Jiro, an 85-year-old master sushi chef, operates a 10-seat, sushi-only restaurant out of a subway station in Tokyo. At a cost of 30,000 yen per person (amounting to almost $400 at the time of this review), customers must reserve seats at Jiro’s at least a month in advance, and all for a meal that lasts all of 15 minutes. Yet, it’s worth it, they say, for Jiro’s restaurant holds a 3-star Michelin rating and is the only restaurant of its kind to do so.
Jiro is ultimately a film of and about passion. It focuses, in a general sense, on the eternal quest of great men to achieve perfection– to create one perfect thing. And if we are to believe Jiro Dreams of Sushi, this 10-seat restaurant may be the closest to perfection as any man has come in the development of his craft. With incredible passion and a work ethic beyond that of most men, Jiro spent decades refining his techniques and is now considered by many to be the single greatest sushi chef in the world. And yet, Jiro exclaims, “all I want to do is make better sushi.” So he refuses to retire.
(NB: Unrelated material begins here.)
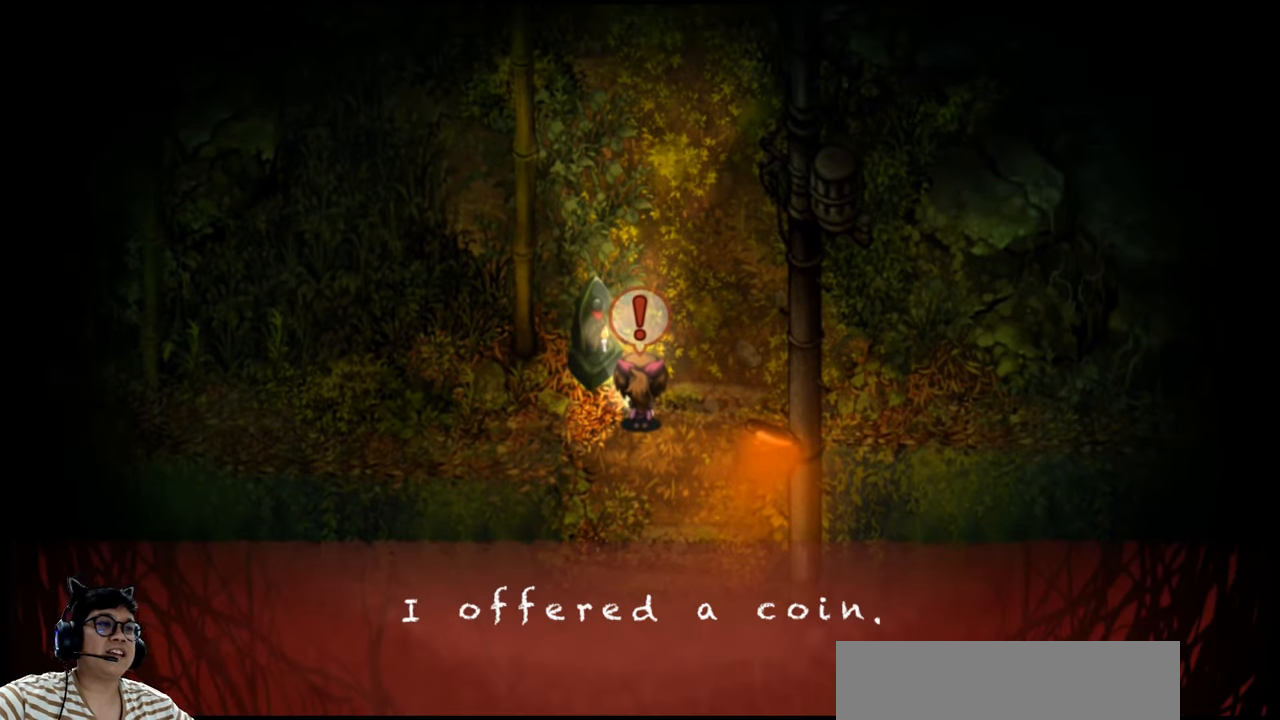
{"keys": [], "events": [[167, "z", "down"], [267, "z", "up"]]}
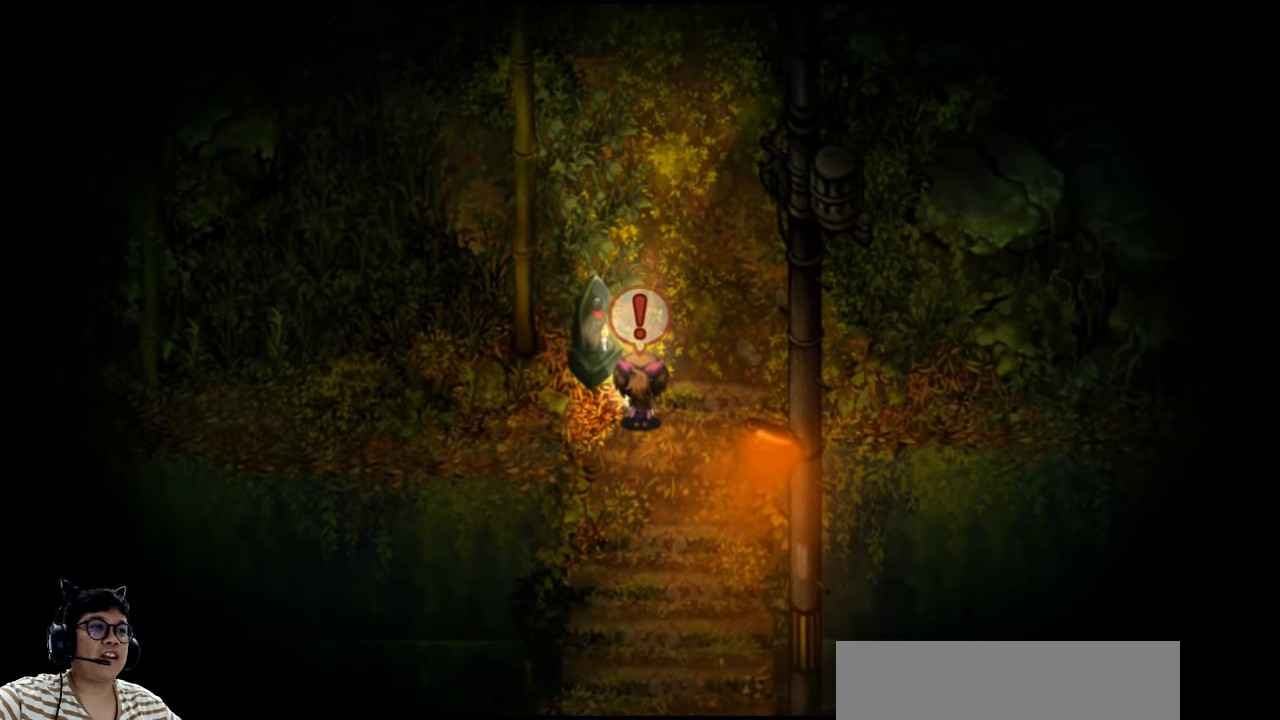
{"keys": [], "events": []}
In my life, I’ve never encountered a man with such drives as those Jiro expresses in the film, and therein lies the film’s ability to inspire viewers.
With Gelb behind the camera, the film boasts some thoroughly impressive documentary cinematography, even if it is at times a bit fisheye lens-heavy (and no, I don’t think having the word “fish” in the name of the lens alone justifies its extensive use here). The film’s only real flaw is structural in nature. The documentary opens with a strong narrative focus as it introduces us to Jiro and his family, but loses much of its coherence as it moves into its last half hour. Thereafter, Jiro meanders from one Sukiyabashi-related subject to another without apparent motivation. Even still, the overall strength of the Jiro as the film’s central character makes even the weakest portions of Jiro Dreams of Sushi an absolute delight to watch.
Special features on Magnolia Home Entertainment’s Blu-ray release of Jiro include deleted scenes, extended sequences centered on the masters of the various ingredients that go into Jiro’s sushi, a sushi slide show set to classical music, the theatrical trailer, and feature-length commentary by Gelb and editor Brandon Driscoll-Luthringer.